> **Выбранный отрывок**

"""

Два года назад, 14 июня 2019 года, в один день были задержаны журналист дагестанской газеты "Черновик" Абдулмумин Гаджиев, глава благотворительного фонда "Ансар" Абубакар Ризванов и программист Кемал Тамбиев. Их обвинили в финансировании терроризма и участии в экстремистских организациях. По версии следствия, тройка была связана с проповедником Абу-Умаром Саситлинским (Исраилом Ахмеднабиевым), который сейчас находится в розыске. Подсудимые якобы собирали деньги на терроризм с помощью публикаций в газете и под видом благотворительности.
Судебное разбирательство началось в ноябре прошлого года – и пока ни один из свидетелей не подтвердил виновность тройки. О надуманности обвинений говорят и сотрудники "Черновика", и правозащитники, и родственники подсудимых.
Кавказ.Реалии публикует монологи жен обвиняемых, которые рассказали, как уголовное преследование изменило жизни их семей.
Дана, супруга Абдулмумина Гаджиева
Мы встретились с Абдулмумином около 15 лет назад в Москве – случайное вышло знакомство. Я училась в Российском университете дружбы народов на медицинском факультете на акушера-гинеколога, Абдулмумин просто приехал по делам из Дагестана. На тот момент он уже окончил математический факультет республиканского университета, преподавал на экономическом и параллельно учился в аспирантуре.
Честно говоря, я всегда думала, что сначала у меня будет серьезный карьерный рост, а потом, может, появится семья, но сложилось не так. Мы поженились в 2007 году, у нас родились сыновья-погодки. Я поступила в ординатуру в Москве, но семейным консилиумом мы решили, что оптимально будет вернуться в Дагестан. У супруга очень сильны патриотические взгляды – он не видел причин уезжать из республики. Кроме того, он уже начал работать внештатно в "Черновике", а жить на съемной квартире с двумя детьми еще два года было сложно.
Пока дети были маленькими, я следила за домом, параллельно пытаясь трудоустроиться. Это заняло очень много времени – в Дагестане можно найти работу, либо заплатив большую сумму, либо воспользовавшись знакомством. Супруг меня очень поддерживал: мы вместе ходили в каждый стационар, каждую поликлинику, пять лет пытались попасть к главе Минздрава Дагестана, но все бесполезно. Абдулмумин настаивал, что об этом нужно писать, подсказывал, куда отправить жалобу, только это ничего не меняло – мои обращения спускали обратно в республику. Я достигла такого отчаяния, что заговаривала о работе даже с незнакомыми людьми на детской площадке. Но вдруг в одной из поликлиник освободилось декретное место. Так я проработала в госсистеме 2,5 года.

"""

> **Предоставленные записи**

"""

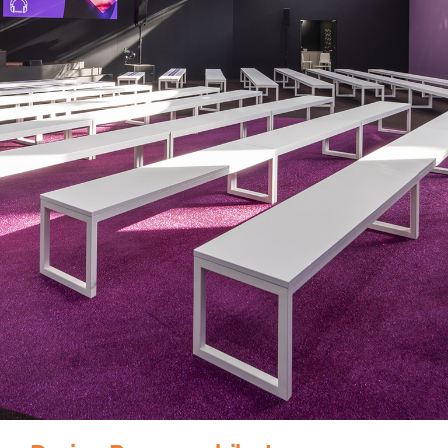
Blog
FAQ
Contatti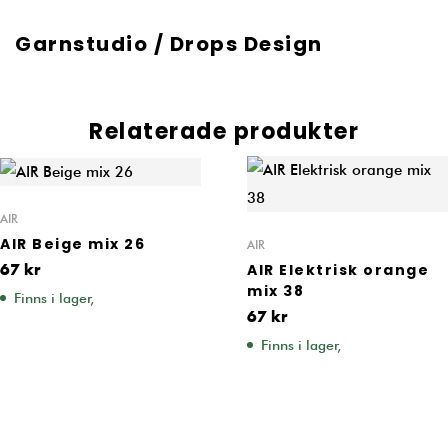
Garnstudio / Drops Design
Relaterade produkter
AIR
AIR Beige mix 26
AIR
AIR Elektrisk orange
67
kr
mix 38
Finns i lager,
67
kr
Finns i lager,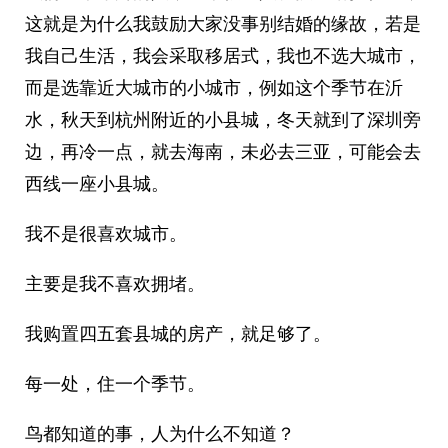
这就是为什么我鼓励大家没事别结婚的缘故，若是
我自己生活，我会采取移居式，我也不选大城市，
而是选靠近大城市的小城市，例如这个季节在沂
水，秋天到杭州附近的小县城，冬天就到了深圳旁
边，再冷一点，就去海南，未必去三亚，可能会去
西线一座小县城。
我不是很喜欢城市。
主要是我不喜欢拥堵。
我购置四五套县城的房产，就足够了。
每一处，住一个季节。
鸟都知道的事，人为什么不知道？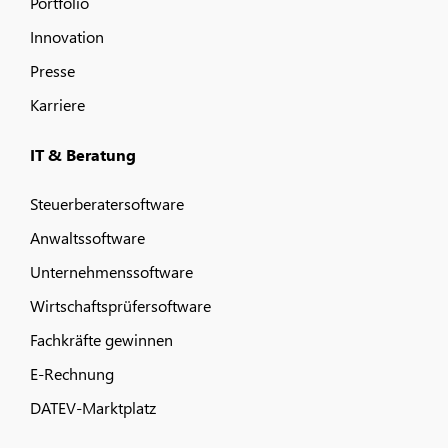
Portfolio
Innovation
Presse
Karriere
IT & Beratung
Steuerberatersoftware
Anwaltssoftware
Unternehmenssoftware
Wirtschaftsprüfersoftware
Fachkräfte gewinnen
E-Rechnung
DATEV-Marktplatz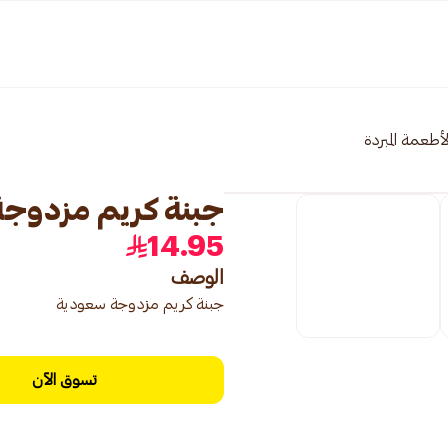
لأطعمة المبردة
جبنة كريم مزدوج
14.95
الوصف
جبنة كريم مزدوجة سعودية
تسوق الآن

"""

> **Что сделать**
A - Пожалуйста, верните часть отрывка без изменений: начните с того места, где стоят слова «Кавказ.Реалии публикует монологи», и остановитесь после слов «учился в аспирантуре.».
B - В каком году, по словам Даны в отрывке, они с Абдулмумином поженились?
C - Определите, соответствуют ли отрывку утверждения: (i) судебное разбирательство началось в ноябре прошлого года; (ii) Абдулмумин окончил экономический факультет; (iii) Дана проработала в госсистеме пять лет. На каждое ответьте «да» или «нет» и приведите решающие слова отрывка точной цитатой.
Записи взяты из другого источника, не из отрывка.

> **Ожидаемые результаты**
A -
Кавказ.Реалии публикует монологи жен обвиняемых, которые рассказали, как уголовное преследование изменило жизни их семей.
Дана, супруга Абдулмумина Гаджиева
Мы встретились с Абдулмумином около 15 лет назад в Москве – случайное вышло знакомство. Я училась в Российском университете дружбы народов на медицинском факультете на акушера-гинеколога, Абдулмумин просто приехал по делам из Дагестана. На тот момент он уже окончил математический факультет республиканского университета, преподавал на экономическом и параллельно учился в аспирантуре.

B - В 2007 году.

C -
(i) Да: «Судебное разбирательство началось в ноябре прошлого года».
(ii) Нет: «На тот момент он уже окончил математический факультет республиканского университета».
(iii) Нет: «Так я проработала в госсистеме 2,5 года».